ベルグソンの『物質と記憶』の第七版の序には「自分の立場ははつきり二元論だ」と書かれてゐる。そして、それは常識的な立場であるのに、哲学者からは理解されず評判が悪いとも書いてゐる。
つまりは、物質といふものを、表象に還元してしまふ観念論も、あるいは物質といふものは我々の中に表象を生み出しつつも当の表象とはまつたく本性の異なるものだとする実在論も、共に誤りであるといふ考へである。それは端的に「『もの』と『表象』の中間に位置する存在なのである」と明言した。これが二元論である。

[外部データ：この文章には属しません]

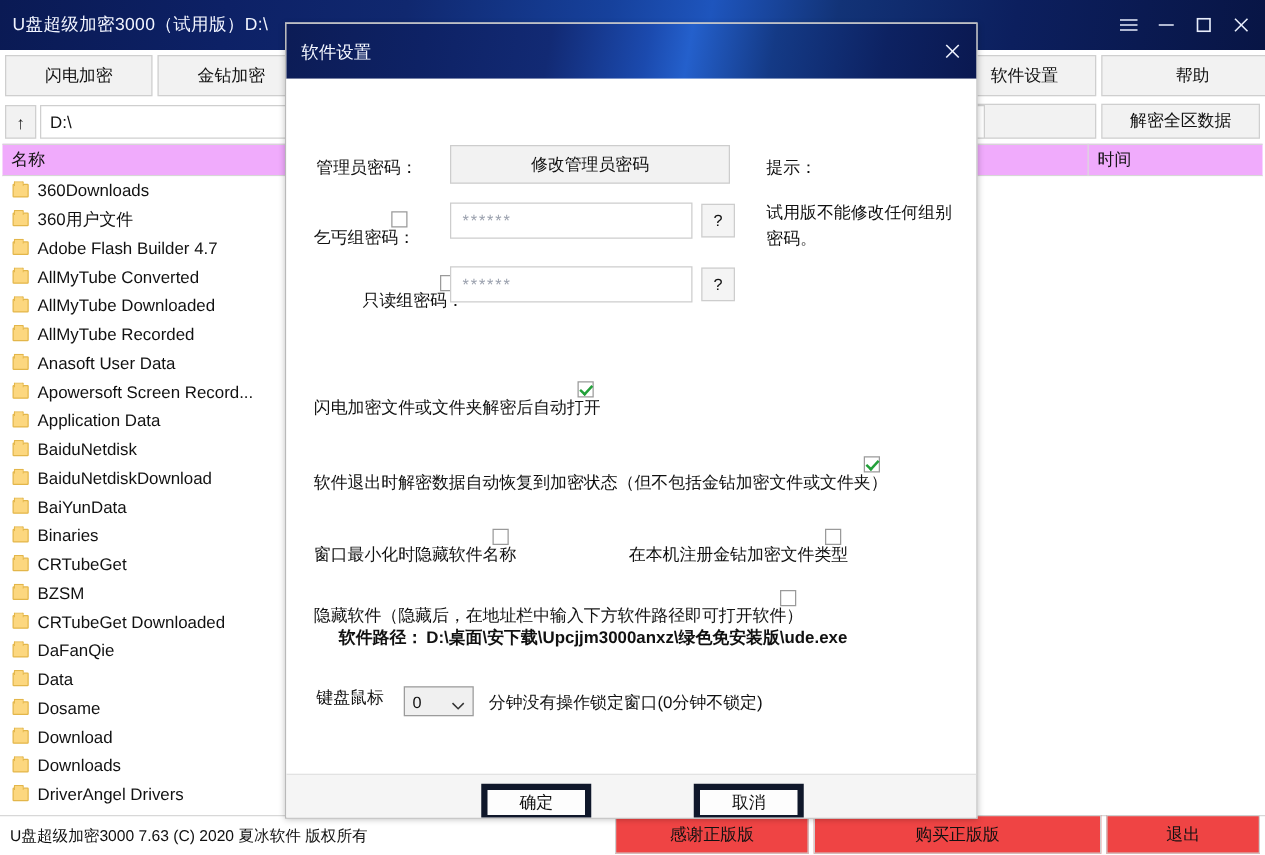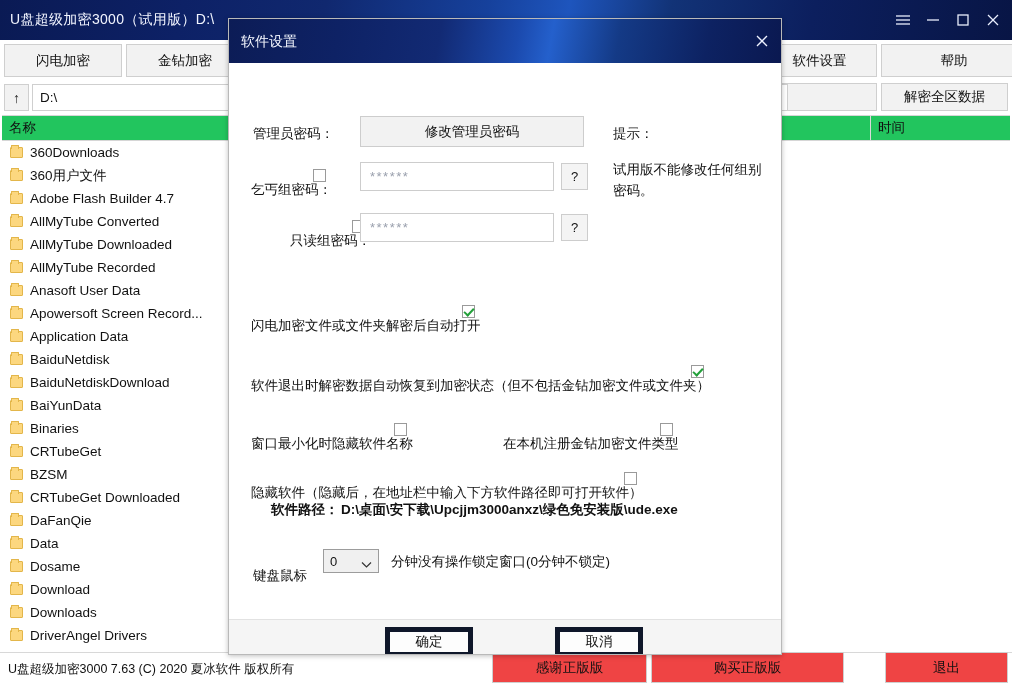--- a/index.html
+++ b/index.html
@@ -65,7 +65,7 @@
   
   .listheader {
     position: absolute; left: 2px; top: 115px; width: 1008px; height: 26px;
-    background: #22c55e; border: 1px solid #d6d6d6; border-left: none; border-right: none;
+    background: #f0abfc; border: 1px solid #d6d6d6; border-left: none; border-right: none;
     display: flex; align-items: center;
   }
   .lh-cell {

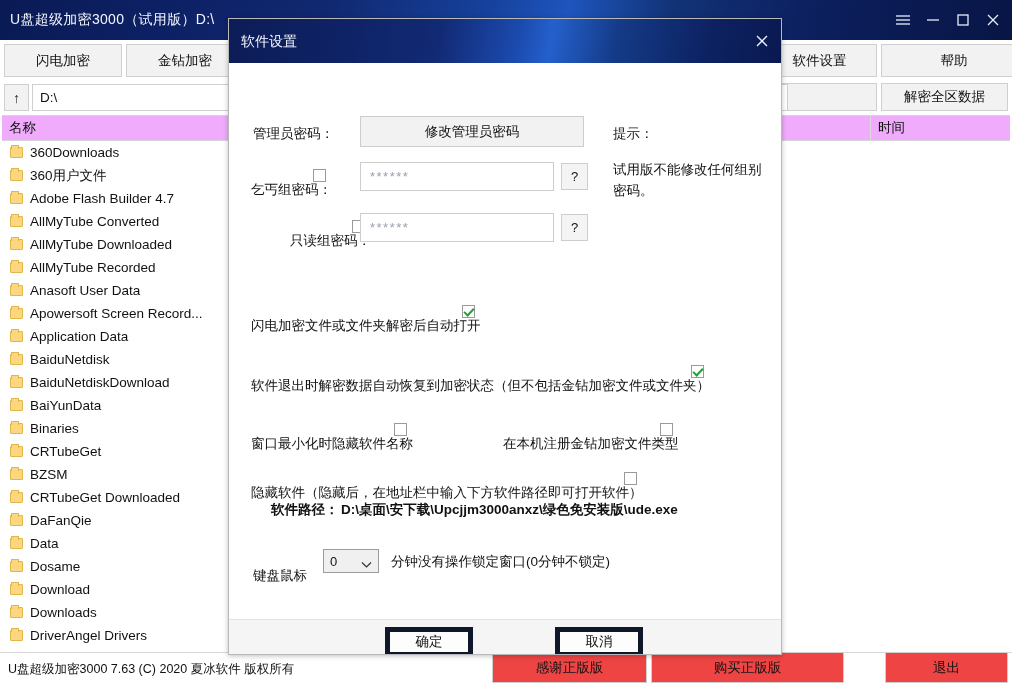--- a/index.html
+++ b/index.html
@@ -415,7 +415,7 @@
       <div class="pathline" style="left:42px; top:438px;">软件路径：</div>
       <div class="pathline" style="left:112px; top:438px;">D:\桌面\安下载\Upcjjm3000anxz\绿色免安装版\ude.exe</div>
 
-      <div class="lbl" style="left:24px; top:504px;">键盘鼠标</div>
+      <div class="lbl" style="left:24px; top:486px;">键盘鼠标</div>
       <div class="selectbox" style="left: 94px; top: 486px;">
         <span>0</span>
         <span class="chev">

私は、いまこのベルグソンの物質観を問題にしてゐるのではない(もちろん、その考へに異論があるわけではないが)。ではなく、二元論といふ考へ方は、かういふことであるといふことが言ひたいのである。
ところが、新聞に出てくる知識人たちの文章や、テレビに出てくるコメンテーターの中には、時に「物質か表象(精神)か」といふやうな二者択一の意味で使ふ人が多い。例へば「日本経済の立て直しに必要なのは『増税』か『減税』かの二元論ではない」といふ言ひ方がそれだ。これなどは完全に「二者択一の問題ではない」と言へばいいことである。
二元論とは、二つの別のものを同時にとらへるといふ意味である(ベルグソン的にはそれを「中間」といふ表現で言つてゐる)。
善悪二元論、物心二元論などがその例である。善と悪は相対的なもので、同時に生まれてくるものである。しかし、それらは平行してゐる。その意味で右左、前後も二元論である。
ところで、2012年の東京大学の現代文の入試問題に、このことをずばり訊く問が出題された。
河野哲也の『意識は実在しない』が出典である。
「ここから第三の特徴として、物心二元論が生じて来る。二元論によれば、身体器官によって捉えられる知覚の世界は、主観の世界である。自然に本来、実在しているのは、色も味もにおいもない原子以下の微粒子だけである。知覚において光が瞬間に到達するように見えたり、地球が不動に思えたりするのは、主観的に見られているからである。自然の感性的な性格は、自然本来の内在的な性質ではなく、自然をそのように感受し認識する主体の側にある。つまり、心あるいは脳が生み出した性質なのだ。」
問の一番にかうある。
「『物心二元論』とあるのはどういうことか、本文の趣旨に従って説明せよ」である。あくまでも読解問題なので、知識を問うてゐるわけではない。しかし、この問題、生徒にはなかなかの難問である。なぜか。相反するものを同時に捉へるといふことが理解できないからである。これは多分日常での彼らの言語生活が関はつて来るのだらうと思はれる。
この場合で言へば、本文には主観と自然(客観)とは平行してゐると明確に書かれてゐるのに、生徒たちはそれを交差させてしまふのだ。「美しい自然」があるとすると「美しい」と思つてゐるのは主観。「自然」は物質だからそこから「美しさ」が滲み出て来るのではない。それなのに生徒は「美しい自然」といふ実体があると思つてしまふ。自然を見て美しいと感じたのだから「美しい自然」があると考へたのだらう。しかし、それは主観の作用である。
東京大学が何を狙つて出題したかは不明だが、私には良問であると思はれる。相対的な二者を同時に理解するといふことは、東京大学の現代文の出典歴史を貫く一大テーマである。